• Entries shown:
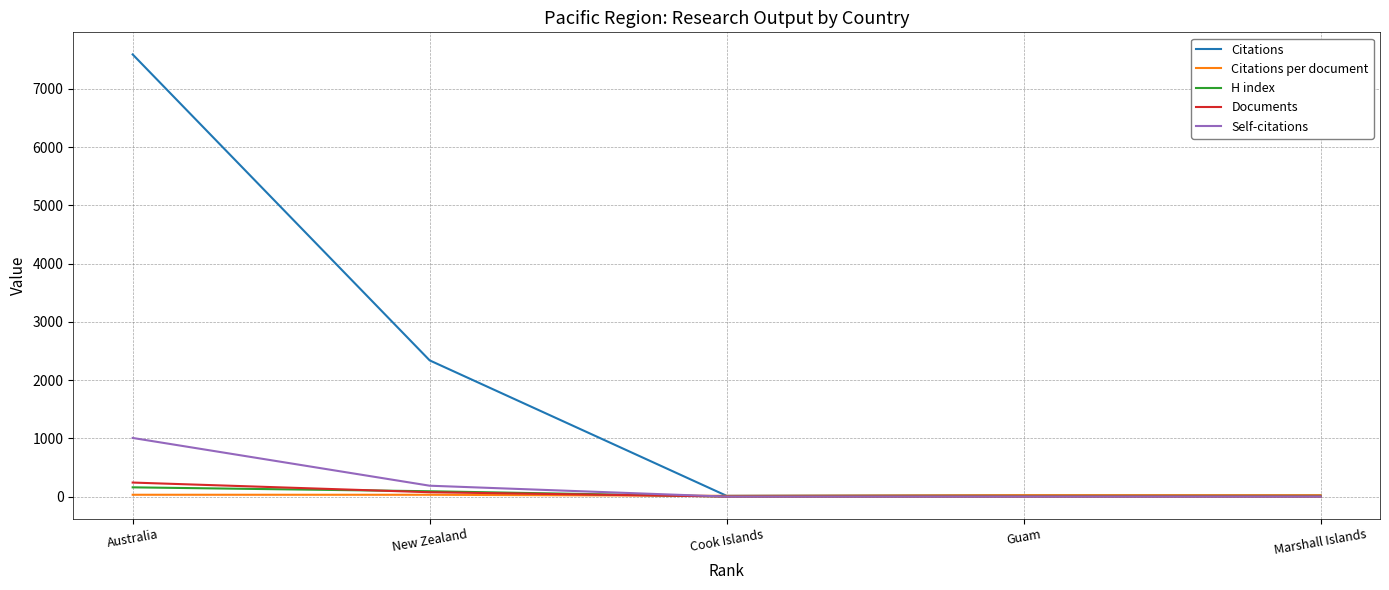

How many lines are shown in the chart?

5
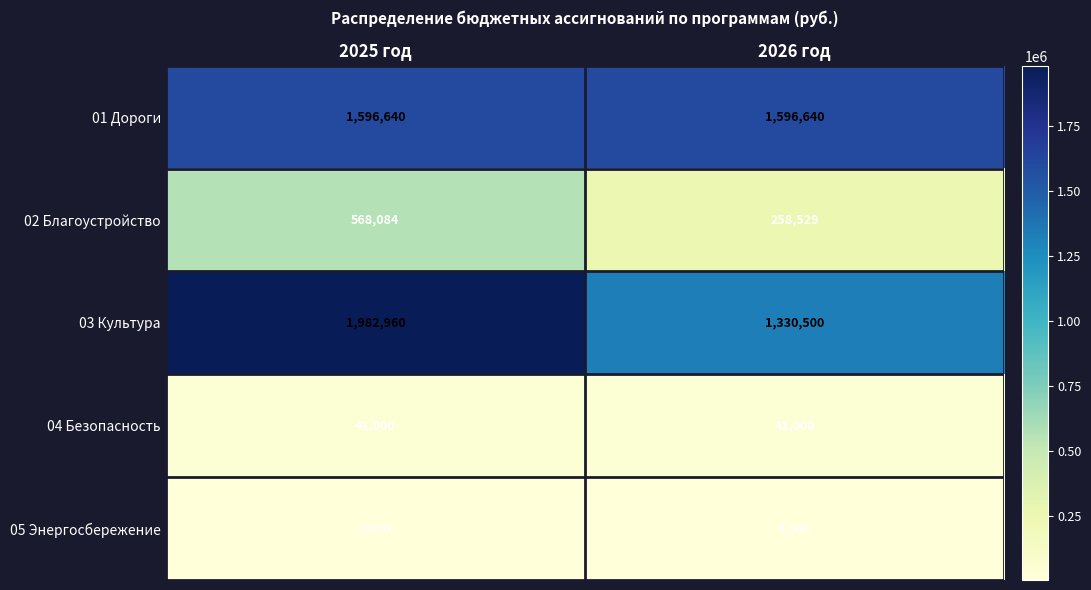

What value does the 02 Благоустройство series have at 2025 год?

568084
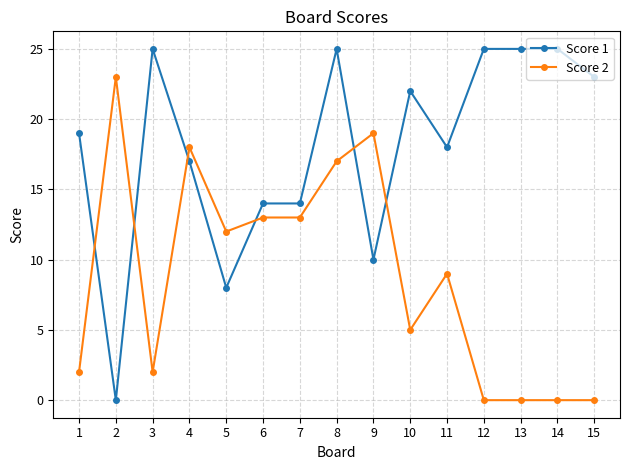

Reading left to right, list all the values displayed in this chart.

Score 1: 19	0	25	17	8	14	14	25	10	22	18	25	25	25	23
Score 2: 2	23	2	18	12	13	13	17	19	5	9	0	0	0	0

• Task to carry out:
Reproduce the lines above verbatim, omitting the pictures.

• Exercise answer:
How many lines are shown in the chart?

5

What value does the 02 Благоустройство series have at 2025 год?

568084

Reading left to right, list all the values displayed in this chart.

Score 1: 19	0	25	17	8	14	14	25	10	22	18	25	25	25	23
Score 2: 2	23	2	18	12	13	13	17	19	5	9	0	0	0	0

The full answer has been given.